Il paragrafo 21 è l'epilogo dell'Encomio di Elena. Gorgia dice di aver scritto il discorso con diletto personale e con il piacere tutto intellettuale di essere andato contro un'inconsistente dòxa, di aver eliminato un vano pregiudizio e aver ristabilito la verità del lògos, vero non perché descrive i fatti come capitarono realmente, ma perché li descrive in successione logica stringente, non contraddittoria e in una forma così raffinata da persuadere il pubblico.
Il compiacimento sornione di Gorgia non deve però indurre il lettore a considerare questo suo discorso come un mero esercizio di funambolica abilità retorica, come un plateale gioco dialettico.
C'è senza dubbio il sottile piacere, fors'anche la soddisfazione pervasa d'ironia, di aver sovvertito l'interpretazione tradizionale, radicata, canonica del mito di Elena, ma nell'Encomio di Elena gordiano si intuiscono anche implicazioni di pensiero ben più serie e significative.
Gorgia sembra ritenere l'esistenza umana un'avventura guidata e sorretta non dalla ragione, ma condizionata da un fondo di misteriosa irrazionalità.
L'azione umana non appare libera e autonoma, ma vincolata da un inconoscibile destino, dalle circostanze, da fatti contingenti, da menzogne e passioni.

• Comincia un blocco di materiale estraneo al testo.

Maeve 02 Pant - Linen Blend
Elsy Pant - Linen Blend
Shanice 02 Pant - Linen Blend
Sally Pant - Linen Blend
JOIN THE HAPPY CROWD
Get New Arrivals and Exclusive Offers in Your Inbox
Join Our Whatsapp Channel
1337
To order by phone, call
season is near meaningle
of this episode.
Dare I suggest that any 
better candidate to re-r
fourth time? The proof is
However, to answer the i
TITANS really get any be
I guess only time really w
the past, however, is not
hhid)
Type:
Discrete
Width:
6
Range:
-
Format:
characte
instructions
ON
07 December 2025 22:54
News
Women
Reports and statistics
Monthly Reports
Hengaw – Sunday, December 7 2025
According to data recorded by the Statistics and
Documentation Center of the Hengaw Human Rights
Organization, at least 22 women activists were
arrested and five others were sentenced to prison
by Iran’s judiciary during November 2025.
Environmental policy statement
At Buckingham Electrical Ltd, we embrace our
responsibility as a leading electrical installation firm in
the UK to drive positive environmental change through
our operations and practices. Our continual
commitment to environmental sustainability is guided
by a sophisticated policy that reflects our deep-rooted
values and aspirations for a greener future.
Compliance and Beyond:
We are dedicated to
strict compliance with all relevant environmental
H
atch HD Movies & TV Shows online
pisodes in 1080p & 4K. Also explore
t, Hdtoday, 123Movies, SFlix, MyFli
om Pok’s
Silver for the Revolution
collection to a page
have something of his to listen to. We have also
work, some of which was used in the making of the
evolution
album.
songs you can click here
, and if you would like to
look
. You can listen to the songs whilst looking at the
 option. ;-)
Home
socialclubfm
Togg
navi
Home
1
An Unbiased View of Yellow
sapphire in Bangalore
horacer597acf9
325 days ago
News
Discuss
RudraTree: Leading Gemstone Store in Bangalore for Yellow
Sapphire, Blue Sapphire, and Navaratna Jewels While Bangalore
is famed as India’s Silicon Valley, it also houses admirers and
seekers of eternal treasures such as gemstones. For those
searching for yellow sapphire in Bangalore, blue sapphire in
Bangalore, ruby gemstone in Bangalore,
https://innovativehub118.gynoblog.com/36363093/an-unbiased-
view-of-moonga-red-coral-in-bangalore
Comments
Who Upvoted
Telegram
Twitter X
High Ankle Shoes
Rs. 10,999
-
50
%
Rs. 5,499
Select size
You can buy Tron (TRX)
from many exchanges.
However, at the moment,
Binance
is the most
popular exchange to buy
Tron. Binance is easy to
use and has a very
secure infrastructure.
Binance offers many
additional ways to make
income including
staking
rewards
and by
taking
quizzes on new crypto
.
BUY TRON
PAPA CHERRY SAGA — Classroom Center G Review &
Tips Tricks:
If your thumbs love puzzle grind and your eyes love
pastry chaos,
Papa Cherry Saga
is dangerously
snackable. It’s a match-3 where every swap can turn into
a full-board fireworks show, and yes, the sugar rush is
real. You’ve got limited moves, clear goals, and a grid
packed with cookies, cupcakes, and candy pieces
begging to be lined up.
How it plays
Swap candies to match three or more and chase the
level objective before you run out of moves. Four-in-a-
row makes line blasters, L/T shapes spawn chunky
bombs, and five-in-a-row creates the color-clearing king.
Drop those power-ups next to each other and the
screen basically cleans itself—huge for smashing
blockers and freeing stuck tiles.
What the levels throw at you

L'uomo risulta in questo modo sempre determinato e incolpevole perché soggiogato e avvinto da forze che lo sovrastano e ne irretiscono le azioni.
Il significato esistenziale dell'Encomio di Elena sta nell'inquietante consapevolezza della fragilità della condizione umana, del senso tragico della vita che Gorgia condivide con i più grandi tragediografi a lui contemporanei, Euripide in particolare.